Le métal est assez facilement récupérable à partir des vieux bijoux, prothèses dentaires et autres résidus industriels qui en contiennent. Certains établissements spécialisés parviennent à regagner de l’or pur. Les orfèvres peuvent même faire fondre certains alliages et en extraire l’or. Des bijoux d’héritage, démodés ou sans attachement personnel, peuvent être retravaillés afin d’utiliser leur or pour faire de nouveaux bijoux.

Mais les banques d’État n’ont-elles pas dans leurs réserves de grandes quantités d’or?

Les détracteurs pensent qu’il ne faudrait en principe plus extraire d’or du tout. Des milliers de tonnes d’or  sont stockées dans les coffres des banques d’Etat. Si l’on remettait ces réserves sur le marché, on pourrait considérablement réduire l’exploitation de l’or, ou même le faire cesser pendant des années. Les leaders absolus du stockage d’or sont en 2007 les Etats-Unis avec 8133 tonnes. Le FMI en détient 3217 tonnes. La France, pour sa part, stocke 2.658 tonnes d’or dans la chambre forte de la Banque de France.

Quel est le lien entre mon alliance et les dégâts écologiques et sociaux des mines d’or ?

Quiconque achète de l’or devrait avoir conscience du prix réel du collier, du bracelet ou de la bague qu’il choisit: des millions de tonnes de terre retournée, des paysages dévastés, des milliards de litres d’eau empoisonnée, et des hommes vivant dans la misère et la maladie ou chassés de leurs terres. Le poids de l’objet en or indique la quantité de déchets toxiques, de sols et de roche nécessaires pour le confectionner. Pour une alliance: 20 tonnes !

Que fait Sauvons la Forêt pour les victimes des mines d’or ?

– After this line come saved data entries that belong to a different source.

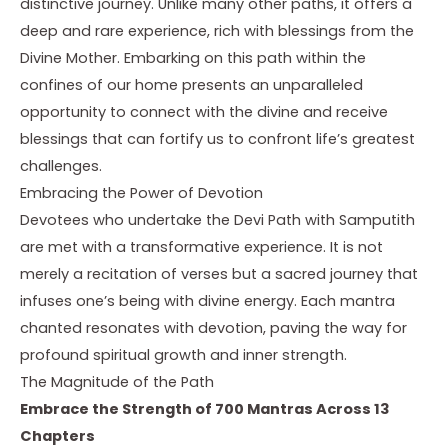
distinctive journey. Unlike many other paths, it offers a
deep and rare experience, rich with blessings from the
Divine Mother. Embarking on this path within the
confines of our home presents an unparalleled
opportunity to connect with the divine and receive
blessings that can fortify us to confront life’s greatest
challenges.
Embracing the Power of Devotion
Devotees who undertake the Devi Path with Samputith
are met with a transformative experience. It is not
merely a recitation of verses but a sacred journey that
infuses one’s being with divine energy. Each mantra
chanted resonates with devotion, paving the way for
profound spiritual growth and inner strength.
The Magnitude of the Path
Embrace the Strength of 700 Mantras Across 13
Chapters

Dans de nombreux pays, les populations expulsées à cause de la recherche à tout prix de l’or s’opposent de plus en plus contre les destructions environnementales. Sauvons la Forêt soutient par exemple des organisations écologistes, des victimes de l’or au Guatemala, au Ghana et en Equateur, ainsi que des campagnes contre « l’or sale ». Nous offrons de l’aide financière, organisons des actions de protestation par e-mail et informons en France et dans d’autres pays d’Europe sur les conséquences de l’extraction minière de l’or. La sensibilisation du citoyen européen a pour but de montrer à chacun ce qu’il peut faire personnellement contre les problèmes liés à l’or.

Que pouvez vous faire ?

• Faites retravailler ou recycler vos anciens bijoux ou objets contenant de l’or.
• Renoncez à l’achat de bijoux en or massif fabriqués industriellement.
• Parlez des conséquences de l’extraction d’or dans les bijouteries et envoyez un courrier racontant votre conversation à Sauvons la Forêt. Conseillez sur la possibilité d’utiliser de l’or certifié à la place de l’ « or sale », car il est produit selon des standards sociaux et environnementaux plus élevés.
• Ecrivez à des journaux ou des magazines en confrontant l’image pure que l’on se fait de l’or à son horrible réalité. Vous serez peut-être publié dans le « courrier des lecteurs ».
• Renoncez aux « cadeaux  en or » sous le sapin de Noël ou à d’autres occasions.
• Diffusez l’information autour de vous à l’aide du site internet de Sauvons la Forêt.
• Parlez avec le député de votre circonscription et demandez-lui de prendre des mesures actives à ce sujet. Soutenez les réclamations des organisations pour le développement qui demandent au gouvernement de se prononcer contre des crédits supplémentaires de la Banque Mondiale pour les mines d’or.
• Soutenez Sauvons la Forêt par un don, afin que nous puissions renforcer notre aide aux victimes des mines d’or dans les pays tropicaux.